Una vez todos los sirvientes hubieron salido de la estancia, el Conde se levantó y caminó hasta un amplio ventanal que daba a una de las terrazas de su palacio de Thanos. Sin girarse, hizo un gesto a Mesala para que se acercara a él.

— Mi buen Mesala, he decidido hacer un par de cambios en mi plan que sé que, a la larga, serán de lo más provechosos.

— Ordenad, Señor.

— Primero, Itsake no saldrá a cumplir la siguiente misión que tenía encomendada. Quiero que prepares a un comando de Walkirias en su lugar.

— ¿Puedo atreverme a preguntar el motivo, Sire?

— Normalmente no podrías, pero hoy estoy feliz, así que voy a complacerte. Quiero que Itsake inicie cuanto antes un programa de formación para aprovechar su potencial. Yo mismo me encargaré de ponerlo en práctica.

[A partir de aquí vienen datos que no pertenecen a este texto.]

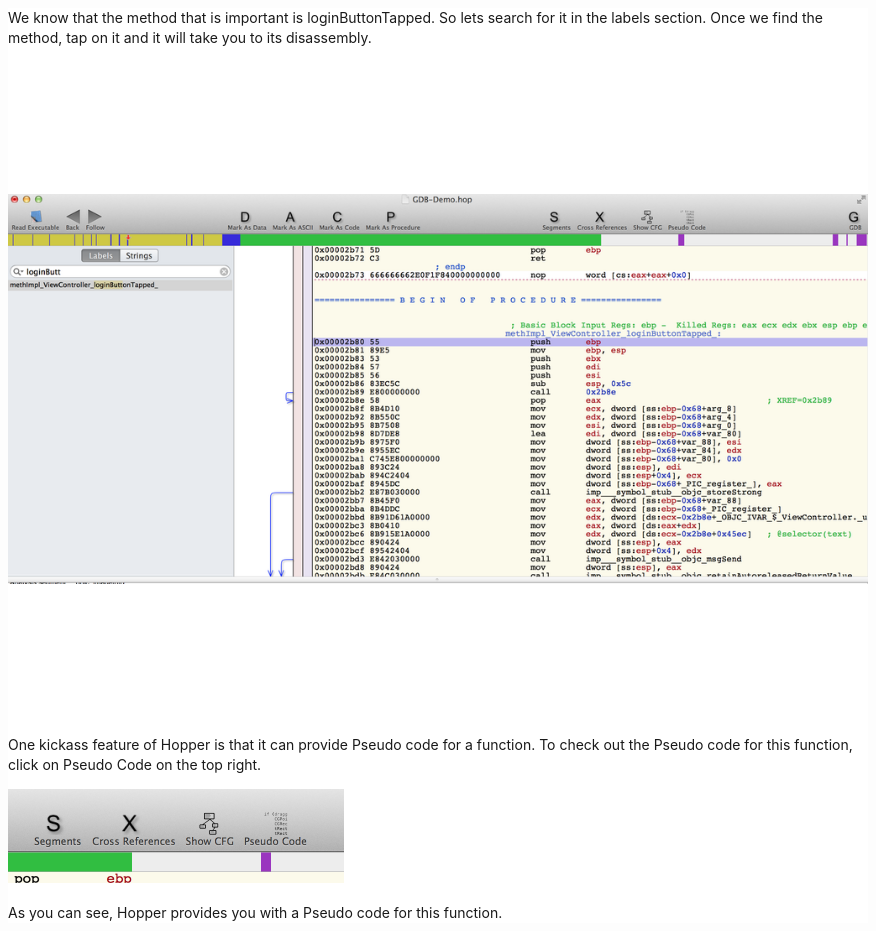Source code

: <p>We know that the method that is important is loginButtonTapped. So lets search for it in the labels section. Once we find the method, tap on it and it will take you to its disassembly.</p>


<img src="/images/posts/ios28/10.png" width="1437" height="653" alt="10">

<p>One kickass feature of Hopper is that it can provide Pseudo code for a function. To check out the Pseudo code for this function, click on Pseudo Code on the top right.</p>

<img src="/images/posts/ios28/11.png" width="336" height="94" alt="11">

<p>As you can see, Hopper provides you with a Pseudo code for this function.</p>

— Sí, mi Señor, como ordenéis.

— También quiero que te lleves a Kimura.

— ¿Señor? –dijo Mesala muy sorprendido. En los años a su servicio, nunca había visto al Conde separándose de su hermosa geisha.

— El entrenamiento que voy a realizar con Itsake requerirá todo mi esfuerzo y concentración. No me apetece que nada me distraiga. Envía a Kimura a… Krystallus-Nova, a visitar a sus hermanas. Dile que le he concedido unas merecidas vacaciones, que la echaré mucho de menos y que esperaré con ansia su regreso. Dile lo que quieras, pero que esta noche no esté aquí.

— Sí, Señor.

— Bien, y ahora tráeme a mis querubines, aún no les he dado los buenos días –dijo el Conde al tiempo que abría las puertas de cristal que daban a la terraza.

Mesala puso rumbo a las habitaciones donde descansaban las mascotas de su Señor, mientras éste se imaginaba las posibilidades que albergaba aquella extraordinaria mujer que había despertado una reciente fascinación en alguien tan poco impresionable como él.